The Spaniard is looking to win his first grand slam title away from the French Open since the second of his titles in New York in 2013 and match Federer by claiming two slams this season.

He will be a hot favourite to do so against first-time finalist Anderson, who was the man to take advantage of the open bottom half of the draw.

The 31-year-old, who stands 6ft 8in, defeated Pablo Carreno Busta 4-6 7-5 6-3 6-4 to become the first South African player to reach a grand slam singles final since Kevin Curren made two in the mid-1980s.

Anderson celebrated by climbing into the stands to greet his support team, something usually reserved for the champion.

But it was tough to begrudge Anderson his moment given the years of hard work to get to a position he surely never thought would come.

And, if Nadal can maintain the form he showed against Del Potro, it will take a truly exceptional performance to deny him a 16th major title.

The last time the 31-year-old lost a slam semi-final was here eight years ago and the memories must have come flooding back in the opening set as Del Potro hammered forehands into the corners.

The Argentinian’s backhand, so compromised by the four wrist surgeries he has undergone since 2009, also held up remarkably well to its interrogation by Nadal forehand.

But Del Potro’s road to the last four was significantly tougher than Nadal’s and that soon began to show.

While Nadal was racing to speedy wins over Alexandr Dolgopolov and Andrey Rublev, Del Potro was fighting the effects of a heavy cold, coming back from two sets down to defeat Dominic Thiem and then finding a way past Federer.

As Nadal cranked up his forehand, Del Potro's legs slowed. Tiger Woods, sitting in Nadal's box, was among the enthusiastic supporters as the top seed reeled off nine games in a row before Del Potro finally stopped the rot.

Nadal has come a long way in eight years on hard courts and, although Del Potro tried to dig in, the pressure from the other end was relentless.

Anderson briefly made the top 10 two years ago when he beat Andy Murray here to reach the quarter-finals but he has struggled with injuries since.

The most serious of them was a hip problem that ruled him out of the Australian Open and left him fearing he would need surgery.

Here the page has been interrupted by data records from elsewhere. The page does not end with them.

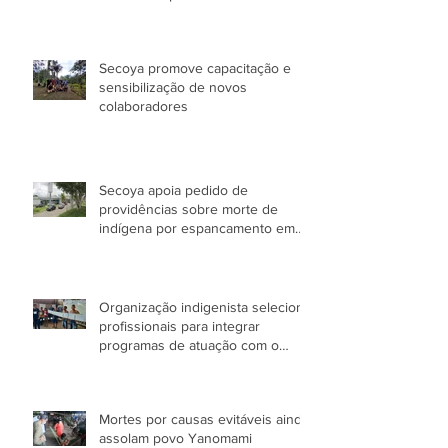
Secoya promove capacitação e
sensibilização de novos
colaboradores
Secoya apoia pedido de
providências sobre morte de
indígena por espancamento em
Manaus (AM)
Organização indigenista seleciona
profissionais para integrar
programas de atuação com o
Povo Yanomami no AM
Mortes por causas evitáveis ainda
assolam povo Yanomami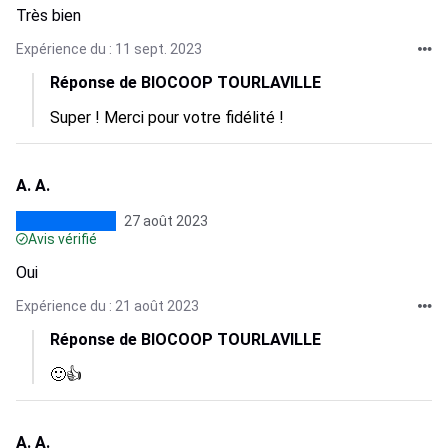
Très bien
Expérience du : 11 sept. 2023
Réponse de BIOCOOP TOURLAVILLE
Super ! Merci pour votre fidélité !
A. A.
27 août 2023
Avis vérifié
Oui
Expérience du : 21 août 2023
Réponse de BIOCOOP TOURLAVILLE
🙂👍
A. A.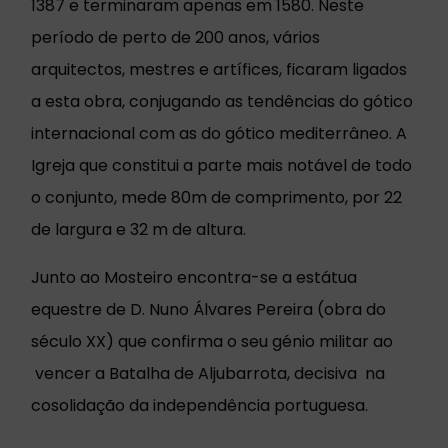
1387 e terminaram apenas em 1580. Neste
período de perto de 200 anos, vários
arquitectos, mestres e artífices, ficaram ligados
a esta obra, conjugando as tendências do gótico
internacional com as do gótico mediterrâneo. A
Igreja que constitui a parte mais notável de todo
o conjunto, mede 80m de comprimento, por 22
de largura e 32 m de altura.
Junto ao Mosteiro encontra-se a estátua
equestre de D. Nuno Álvares Pereira (obra do
século XX) que confirma o seu génio militar ao
vencer a Batalha de Aljubarrota, decisiva na
cosolidação da independência portuguesa.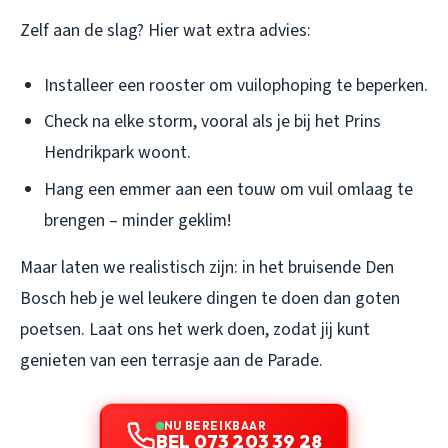
Zelf aan de slag? Hier wat extra advies:
Installeer een rooster om vuilophoping te beperken.
Check na elke storm, vooral als je bij het Prins
Hendrikpark woont.
Hang een emmer aan een touw om vuil omlaag te
brengen – minder geklim!
Maar laten we realistisch zijn: in het bruisende Den
Bosch heb je wel leukere dingen te doen dan goten
poetsen. Laat ons het werk doen, zodat jij kunt
genieten van een terrasje aan de Parade.
NU BEREIKBAAR
BEL 073 203 39 28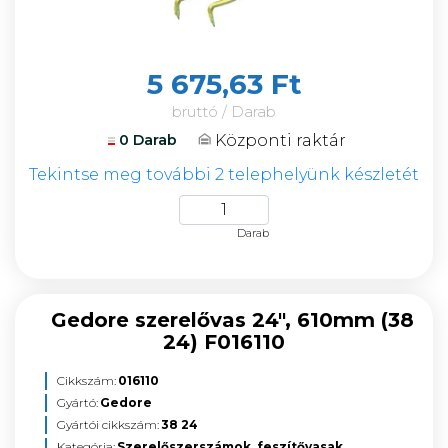
5 675,63 Ft
bruttó / Darab
Központi raktár
0 Darab
Tekintse meg további 2 telephelyünk készletét
Darab
Gedore szerelővas 24", 610mm (38
24) F016110
Cikkszám:
016110
Gyártó:
Gedore
Gyártói cikkszám:
38 24
Kategória:
Szerelőszerszámok, feszítővasak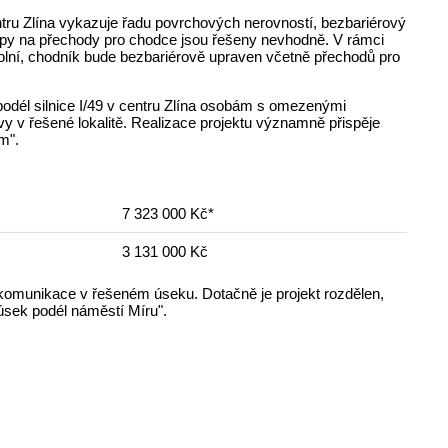
centru Zlína vykazuje řadu povrchových nerovností, bezbariérový
ístupy na přechody pro chodce jsou řešeny nevhodně. V rámci
kolní, chodník bude bezbariérově upraven včetně přechodů pro
podél silnice I/49 v centru Zlína osobám s omezenými
y v řešené lokalitě. Realizace projektu významně přispěje
m".
7 323 000 Kč*
3 131 000 Kč
 komunikace v řešeném úseku. Dotačně je projekt rozdělen,
 úsek podél náměstí Míru".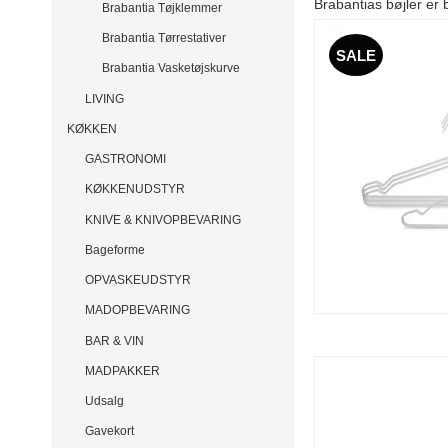
Brabantias bøjler er
Brabantia Tøjklemmer
Brabantia Tørrestativer
SALE
Brabantia Vasketøjskurve
LIVING
KØKKEN
GASTRONOMI
KØKKENUDSTYR
KNIVE & KNIVOPBEVARING
Bageforme
OPVASKEUDSTYR
MADOPBEVARING
BAR & VIN
MADPAKKER
Udsalg
Gavekort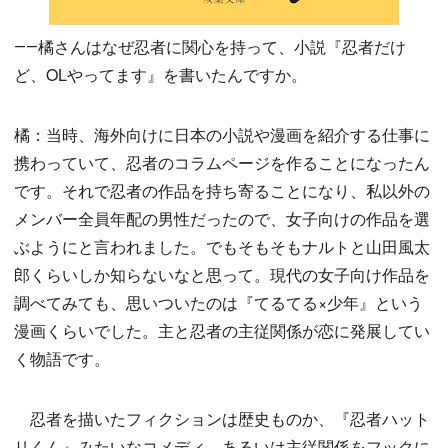
――橘さんはなぜ忍者に関心を持って、小説『忍者だけ
ど、OLやってます』を書いたんですか。
橘：当時、海外向けに日本の小説や漫画を紹介する仕事に
携わっていて、忍者のコラムページを作ることになったん
です。それで忍者の作品を持ち寄ることになり、私以外の
メンバー全員年配の男性だったので、女子向けの作品を選
ぶようにと言われました。でもそもそもナルトと山田風太
郎くらいしか知らないなと思って。現代の女子向け作品を
調べてみても、思いついたのは『てるてる×少年』という
漫画くらいでした。主と忍者の主従関係が恋に発展してい
く物語です。
忍者を描いたフィクションは歴史ものか、『忍者ハット
リくん』みたいなコメディ、あるいは主従関係をフックに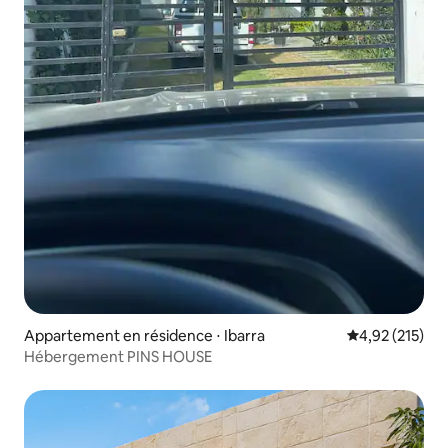
Appartement en résidence ⋅ Ibarra
Évaluation moy
4,92 (215)
Hébergement PINS HOUSE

He said: “It’s definitely an amazing feeling being in this position and I have worked very hard to get here. I have given myself a shot at being in the finals and I will be playing for a grand slam trophy.

“These grand slams are tough. We’ve been privileged to play with some of the best players to ever play the game and it’s nice that some of them gave us a shot at this tournament.”

Anderson began nervously against Carreno Busta, understandably aware of the opportunity in front of him, but once he found his range in the second set he began to dominate.

The South African eventually proved too powerful for his opponent, and, like Nadal, he had major-winning support in the shape of golfers Louis Oosthuizen and Charl Schwartzel.

Anderson said: “I’m trying really hard to be able to join their ranks. It was really nice that they came out and watched me play today.”